Magic constant
You are encouraged to solve this task according to the task description, using any language you may know.
A magic square is a square grid containing consecutive integers from 1 to N², arranged so that every row, column and diagonal adds up to the same number. That number is a constant. There is no way to create a valid N x N magic square that does not sum to the associated constant.
- EG
A 3 x 3 magic square always sums to 15.
┌───┬───┬───┐
│ 2 │ 7 │ 6 │
├───┼───┼───┤
│ 9 │ 5 │ 1 │
├───┼───┼───┤
│ 4 │ 3 │ 8 │
└───┴───┴───┘
A 4 x 4 magic square always sums to 34.
Traditionally, the sequence leaves off terms for n = 0 and n = 1 as the magic squares of order 0 and 1 are trivial; and a term for n = 2 because it is impossible to form a magic square of order 2.
- Task
- Starting at order 3, show the first 20 magic constants.

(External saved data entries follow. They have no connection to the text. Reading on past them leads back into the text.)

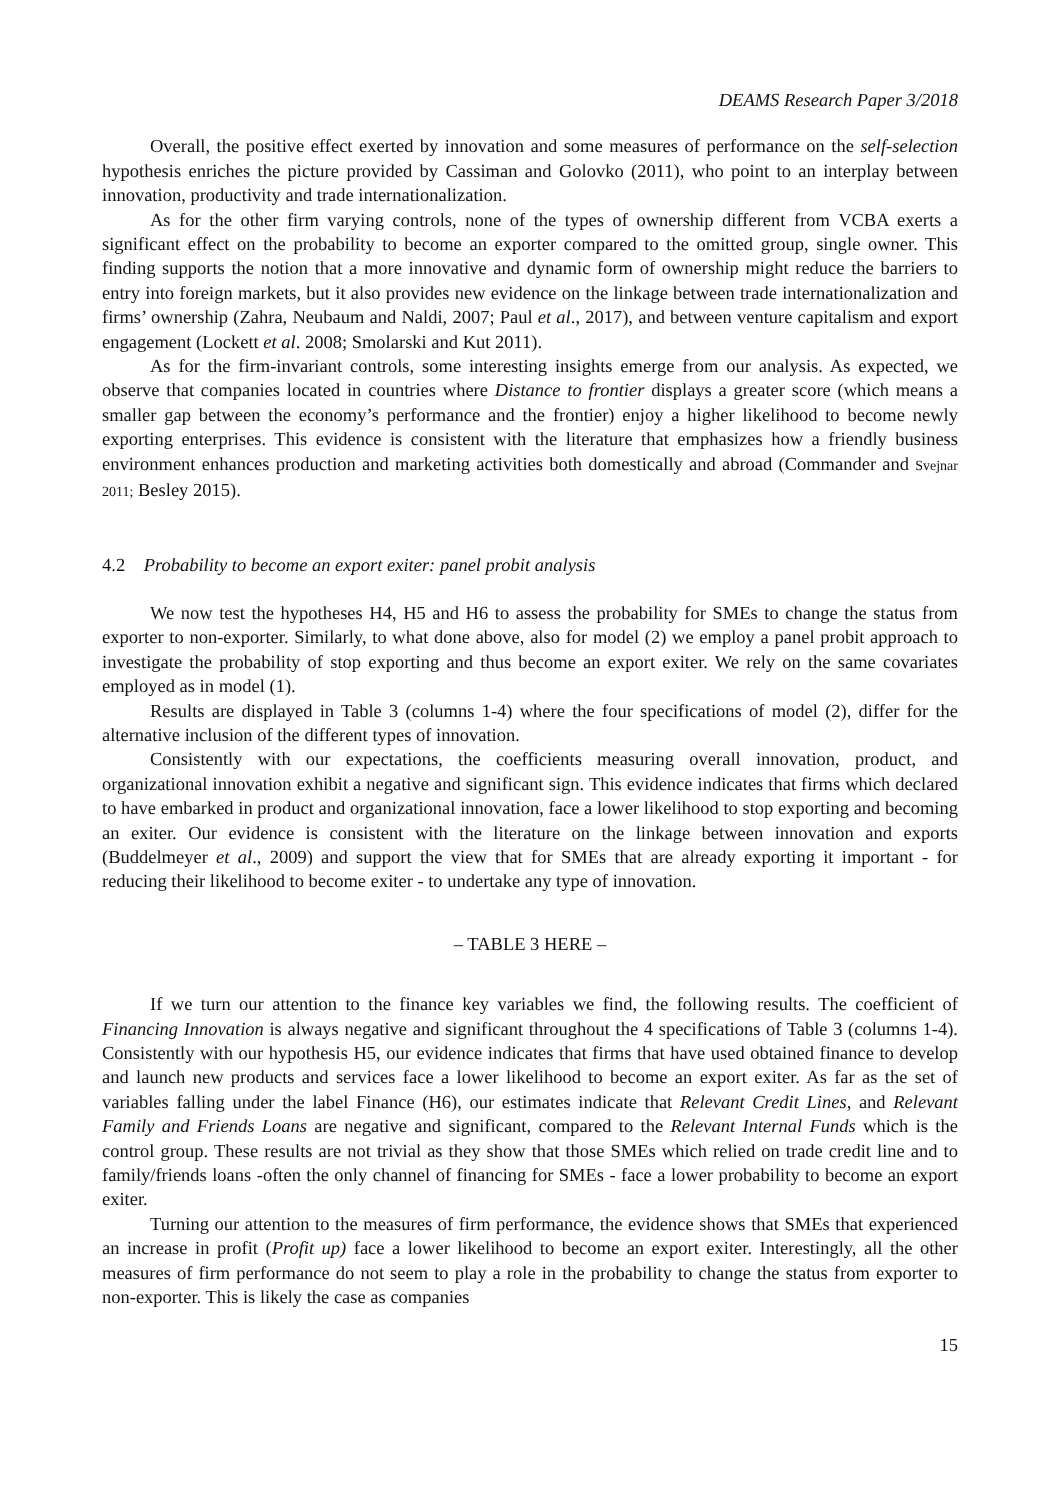DEAMS Research Paper 3/2018
Overall, the positive effect exerted by innovation and some measures of performance on the self-selection hypothesis enriches the picture provided by Cassiman and Golovko (2011), who point to an interplay between innovation, productivity and trade internationalization.
As for the other firm varying controls, none of the types of ownership different from VCBA exerts a significant effect on the probability to become an exporter compared to the omitted group, single owner. This finding supports the notion that a more innovative and dynamic form of ownership might reduce the barriers to entry into foreign markets, but it also provides new evidence on the linkage between trade internationalization and firms’ ownership (Zahra, Neubaum and Naldi, 2007; Paul et al., 2017), and between venture capitalism and export engagement (Lockett et al. 2008; Smolarski and Kut 2011).
As for the firm-invariant controls, some interesting insights emerge from our analysis. As expected, we observe that companies located in countries where Distance to frontier displays a greater score (which means a smaller gap between the economy’s performance and the frontier) enjoy a higher likelihood to become newly exporting enterprises. This evidence is consistent with the literature that emphasizes how a friendly business environment enhances production and marketing activities both domestically and abroad (Commander and Svejnar 2011; Besley 2015).
4.2 Probability to become an export exiter: panel probit analysis
We now test the hypotheses H4, H5 and H6 to assess the probability for SMEs to change the status from exporter to non-exporter. Similarly, to what done above, also for model (2) we employ a panel probit approach to investigate the probability of stop exporting and thus become an export exiter. We rely on the same covariates employed as in model (1).
Results are displayed in Table 3 (columns 1-4) where the four specifications of model (2), differ for the alternative inclusion of the different types of innovation.
Consistently with our expectations, the coefficients measuring overall innovation, product, and organizational innovation exhibit a negative and significant sign. This evidence indicates that firms which declared to have embarked in product and organizational innovation, face a lower likelihood to stop exporting and becoming an exiter. Our evidence is consistent with the literature on the linkage between innovation and exports (Buddelmeyer et al., 2009) and support the view that for SMEs that are already exporting it important - for reducing their likelihood to become exiter - to undertake any type of innovation.
– TABLE 3 HERE –
If we turn our attention to the finance key variables we find, the following results. The coefficient of Financing Innovation is always negative and significant throughout the 4 specifications of Table 3 (columns 1-4). Consistently with our hypothesis H5, our evidence indicates that firms that have used obtained finance to develop and launch new products and services face a lower likelihood to become an export exiter. As far as the set of variables falling under the label Finance (H6), our estimates indicate that Relevant Credit Lines, and Relevant Family and Friends Loans are negative and significant, compared to the Relevant Internal Funds which is the control group. These results are not trivial as they show that those SMEs which relied on trade credit line and to family/friends loans -often the only channel of financing for SMEs - face a lower probability to become an export exiter.
Turning our attention to the measures of firm performance, the evidence shows that SMEs that experienced an increase in profit (Profit up) face a lower likelihood to become an export exiter. Interestingly, all the other measures of firm performance do not seem to play a role in the probability to change the status from exporter to non-exporter. This is likely the case as companies
15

- Show the 1000th magic constant. (Order 1003)
- Find and show the order of the smallest N x N magic square whose constant is greater than 10¹ through 10¹⁰.
- Stretch
- Find and show the order of the smallest N x N magic square whose constant is greater than 10¹¹ through 10²⁰.
- See also
- Wikipedia: Magic constant
- OEIS: A006003 (Similar sequence, though it includes terms for 0, 1 & 2.)
- Magic squares of odd order
- Magic squares of singly even order
- Magic squares of doubly even order
ALGOL 68
... with the inverse magic constant routine as in the Julia/Wren samples.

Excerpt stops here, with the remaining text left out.